Task to carry out: Reproduce every line of the data below, changing nothing.

── Material provided ──

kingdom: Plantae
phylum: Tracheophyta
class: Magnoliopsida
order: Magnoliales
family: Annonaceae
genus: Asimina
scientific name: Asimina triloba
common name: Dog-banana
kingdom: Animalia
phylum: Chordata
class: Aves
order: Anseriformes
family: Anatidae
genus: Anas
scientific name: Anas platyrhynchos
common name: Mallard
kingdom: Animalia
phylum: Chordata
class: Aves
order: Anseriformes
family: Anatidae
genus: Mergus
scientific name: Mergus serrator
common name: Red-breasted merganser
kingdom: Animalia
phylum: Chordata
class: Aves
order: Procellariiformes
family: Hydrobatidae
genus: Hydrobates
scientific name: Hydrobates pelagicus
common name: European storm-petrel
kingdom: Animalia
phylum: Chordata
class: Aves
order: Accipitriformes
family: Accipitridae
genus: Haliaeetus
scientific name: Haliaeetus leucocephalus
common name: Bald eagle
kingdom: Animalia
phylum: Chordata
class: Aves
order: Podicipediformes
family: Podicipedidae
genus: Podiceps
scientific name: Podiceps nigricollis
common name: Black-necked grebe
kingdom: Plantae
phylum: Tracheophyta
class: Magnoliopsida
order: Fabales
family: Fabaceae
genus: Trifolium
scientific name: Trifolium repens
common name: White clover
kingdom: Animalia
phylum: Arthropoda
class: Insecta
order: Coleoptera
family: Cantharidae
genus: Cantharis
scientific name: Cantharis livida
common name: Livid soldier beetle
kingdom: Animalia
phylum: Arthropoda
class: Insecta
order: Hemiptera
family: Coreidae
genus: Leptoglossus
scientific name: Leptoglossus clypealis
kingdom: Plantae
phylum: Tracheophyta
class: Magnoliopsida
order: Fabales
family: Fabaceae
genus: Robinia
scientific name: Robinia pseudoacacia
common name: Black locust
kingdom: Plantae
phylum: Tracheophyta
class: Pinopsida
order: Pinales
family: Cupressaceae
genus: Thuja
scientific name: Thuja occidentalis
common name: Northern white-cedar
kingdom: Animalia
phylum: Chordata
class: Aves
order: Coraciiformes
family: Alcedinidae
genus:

───

Result below:
kingdom: Plantae
phylum: Tracheophyta
class: Magnoliopsida
order: Magnoliales
family: Annonaceae
genus: Asimina
scientific name: Asimina triloba
common name: Dog-banana
kingdom: Animalia
phylum: Chordata
class: Aves
order: Anseriformes
family: Anatidae
genus: Anas
scientific name: Anas platyrhynchos
common name: Mallard
kingdom: Animalia
phylum: Chordata
class: Aves
order: Anseriformes
family: Anatidae
genus: Mergus
scientific name: Mergus serrator
common name: Red-breasted merganser
kingdom: Animalia
phylum: Chordata
class: Aves
order: Procellariiformes
family: Hydrobatidae
genus: Hydrobates
scientific name: Hydrobates pelagicus
common name: European storm-petrel
kingdom: Animalia
phylum: Chordata
class: Aves
order: Accipitriformes
family: Accipitridae
genus: Haliaeetus
scientific name: Haliaeetus leucocephalus
common name: Bald eagle
kingdom: Animalia
phylum: Chordata
class: Aves
order: Podicipediformes
family: Podicipedidae
genus: Podiceps
scientific name: Podiceps nigricollis
common name: Black-necked grebe
kingdom: Plantae
phylum: Tracheophyta
class: Magnoliopsida
order: Fabales
family: Fabaceae
genus: Trifolium
scientific name: Trifolium repens
common name: White clover
kingdom: Animalia
phylum: Arthropoda
class: Insecta
order: Coleoptera
family: Cantharidae
genus: Cantharis
scientific name: Cantharis livida
common name: Livid soldier beetle
kingdom: Animalia
phylum: Arthropoda
class: Insecta
order: Hemiptera
family: Coreidae
genus: Leptoglossus
scientific name: Leptoglossus clypealis
kingdom: Plantae
phylum: Tracheophyta
class: Magnoliopsida
order: Fabales
family: Fabaceae
genus: Robinia
scientific name: Robinia pseudoacacia
common name: Black locust
kingdom: Plantae
phylum: Tracheophyta
class: Pinopsida
order: Pinales
family: Cupressaceae
genus: Thuja
scientific name: Thuja occidentalis
common name: Northern white-cedar
kingdom: Animalia
phylum: Chordata
class: Aves
order: Coraciiformes
family: Alcedinidae
genus:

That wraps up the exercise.